## El problema
Reescribe como lista numerada las líneas de todos los ítems que siguen, omitiendo las líneas en blanco.

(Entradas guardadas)
|---|
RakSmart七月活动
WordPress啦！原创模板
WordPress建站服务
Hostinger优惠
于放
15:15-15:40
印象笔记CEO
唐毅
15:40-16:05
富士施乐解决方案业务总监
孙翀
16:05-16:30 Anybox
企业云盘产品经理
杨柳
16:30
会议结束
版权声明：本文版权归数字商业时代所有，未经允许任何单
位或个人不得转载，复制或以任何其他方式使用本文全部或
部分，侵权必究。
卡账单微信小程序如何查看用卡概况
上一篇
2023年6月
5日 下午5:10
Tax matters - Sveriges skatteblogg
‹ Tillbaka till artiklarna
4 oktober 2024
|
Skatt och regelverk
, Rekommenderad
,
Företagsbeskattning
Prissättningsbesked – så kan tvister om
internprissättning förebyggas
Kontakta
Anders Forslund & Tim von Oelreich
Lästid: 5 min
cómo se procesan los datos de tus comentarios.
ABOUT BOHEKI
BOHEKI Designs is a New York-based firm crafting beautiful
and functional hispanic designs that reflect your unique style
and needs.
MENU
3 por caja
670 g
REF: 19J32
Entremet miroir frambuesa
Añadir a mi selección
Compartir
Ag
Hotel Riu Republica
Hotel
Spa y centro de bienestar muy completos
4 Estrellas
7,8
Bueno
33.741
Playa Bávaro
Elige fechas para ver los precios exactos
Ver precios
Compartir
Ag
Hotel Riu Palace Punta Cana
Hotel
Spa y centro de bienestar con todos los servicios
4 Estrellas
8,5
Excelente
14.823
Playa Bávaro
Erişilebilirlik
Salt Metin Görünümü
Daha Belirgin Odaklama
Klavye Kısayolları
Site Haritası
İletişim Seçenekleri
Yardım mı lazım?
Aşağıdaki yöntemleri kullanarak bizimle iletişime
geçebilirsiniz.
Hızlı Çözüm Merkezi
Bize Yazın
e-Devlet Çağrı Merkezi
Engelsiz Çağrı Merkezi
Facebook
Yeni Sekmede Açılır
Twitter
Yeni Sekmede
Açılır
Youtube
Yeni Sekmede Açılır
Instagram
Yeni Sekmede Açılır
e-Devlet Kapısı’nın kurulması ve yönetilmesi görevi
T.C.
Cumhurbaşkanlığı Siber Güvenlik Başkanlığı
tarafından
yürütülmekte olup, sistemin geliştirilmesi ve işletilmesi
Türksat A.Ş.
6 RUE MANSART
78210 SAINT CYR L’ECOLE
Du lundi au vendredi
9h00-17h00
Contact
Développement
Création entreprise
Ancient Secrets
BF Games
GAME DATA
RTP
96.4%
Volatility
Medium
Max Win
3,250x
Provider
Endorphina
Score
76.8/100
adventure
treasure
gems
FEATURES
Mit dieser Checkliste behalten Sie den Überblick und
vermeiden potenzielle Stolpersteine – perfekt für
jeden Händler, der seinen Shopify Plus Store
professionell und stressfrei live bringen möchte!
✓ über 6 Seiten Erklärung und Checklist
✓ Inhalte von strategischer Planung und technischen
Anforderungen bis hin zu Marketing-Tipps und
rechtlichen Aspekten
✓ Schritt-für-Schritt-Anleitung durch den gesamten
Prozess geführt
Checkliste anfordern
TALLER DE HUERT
|---|
## Solución escrita
1. RakSmart七月活动
2. WordPress啦！原创模板
3. WordPress建站服务
4. Hostinger优惠
5. 于放
6. 15:15-15:40
7. 印象笔记CEO
8. 唐毅
9. 15:40-16:05
10. 富士施乐解决方案业务总监
11. 孙翀
12. 16:05-16:30 Anybox
13. 企业云盘产品经理
14. 杨柳
15. 16:30
16. 会议结束
17. 版权声明：本文版权归数字商业时代所有，未经允许任何单
18. 位或个人不得转载，复制或以任何其他方式使用本文全部或
19. 部分，侵权必究。
20. 卡账单微信小程序如何查看用卡概况
21. 上一篇
22. 2023年6月
23. 5日 下午5:10
24. Tax matters - Sveriges skatteblogg
25. ‹ Tillbaka till artiklarna
26. 4 oktober 2024
27. |
28. Skatt och regelverk
29. , Rekommenderad
30. ,
31. Företagsbeskattning
32. Prissättningsbesked – så kan tvister om
33. internprissättning förebyggas
34. Kontakta
35. Anders Forslund & Tim von Oelreich
36. Lästid: 5 min
37. cómo se procesan los datos de tus comentarios.
38. ABOUT BOHEKI
39. BOHEKI Designs is a New York-based firm crafting beautiful
40. and functional hispanic designs that reflect your unique style
41. and needs.
42. MENU
43. 3 por caja
44. 670 g
45. REF: 19J32
46. Entremet miroir frambuesa
47. Añadir a mi selección
48. Compartir
49. Ag
50. Hotel Riu Republica
51. Hotel
52. Spa y centro de bienestar muy completos
53. 4 Estrellas
54. 7,8
55. Bueno
56. 33.741
57. Playa Bávaro
58. Elige fechas para ver los precios exactos
59. Ver precios
60. Compartir
61. Ag
62. Hotel Riu Palace Punta Cana
63. Hotel
64. Spa y centro de bienestar con todos los servicios
65. 4 Estrellas
66. 8,5
67. Excelente
68. 14.823
69. Playa Bávaro
70. Erişilebilirlik
71. Salt Metin Görünümü
72. Daha Belirgin Odaklama
73. Klavye Kısayolları
74. Site Haritası
75. İletişim Seçenekleri
76. Yardım mı lazım?
77. Aşağıdaki yöntemleri kullanarak bizimle iletişime
78. geçebilirsiniz.
79. Hızlı Çözüm Merkezi
80. Bize Yazın
81. e-Devlet Çağrı Merkezi
82. Engelsiz Çağrı Merkezi
83. Facebook
84. Yeni Sekmede Açılır
85. Twitter
86. Yeni Sekmede
87. Açılır
88. Youtube
89. Yeni Sekmede Açılır
90. Instagram
91. Yeni Sekmede Açılır
92. e-Devlet Kapısı’nın kurulması ve yönetilmesi görevi
93. T.C.
94. Cumhurbaşkanlığı Siber Güvenlik Başkanlığı
95. tarafından
96. yürütülmekte olup, sistemin geliştirilmesi ve işletilmesi
97. Türksat A.Ş.
98. 6 RUE MANSART
99. 78210 SAINT CYR L’ECOLE
100. Du lundi au vendredi
101. 9h00-17h00
102. Contact
103. Développement
104. Création entreprise
105. Ancient Secrets
106. BF Games
107. GAME DATA
108. RTP
109. 96.4%
110. Volatility
111. Medium
112. Max Win
113. 3,250x
114. Provider
115. Endorphina
116. Score
117. 76.8/100
118. adventure
119. treasure
120. gems
121. FEATURES
122. Mit dieser Checkliste behalten Sie den Überblick und
123. vermeiden potenzielle Stolpersteine – perfekt für
124. jeden Händler, der seinen Shopify Plus Store
125. professionell und stressfrei live bringen möchte!
126. ✓ über 6 Seiten Erklärung und Checklist
127. ✓ Inhalte von strategischer Planung und technischen
128. Anforderungen bis hin zu Marketing-Tipps und
129. rechtlichen Aspekten
130. ✓ Schritt-für-Schritt-Anleitung durch den gesamten
131. Prozess geführt
132. Checkliste anfordern
133. TALLER DE HUERT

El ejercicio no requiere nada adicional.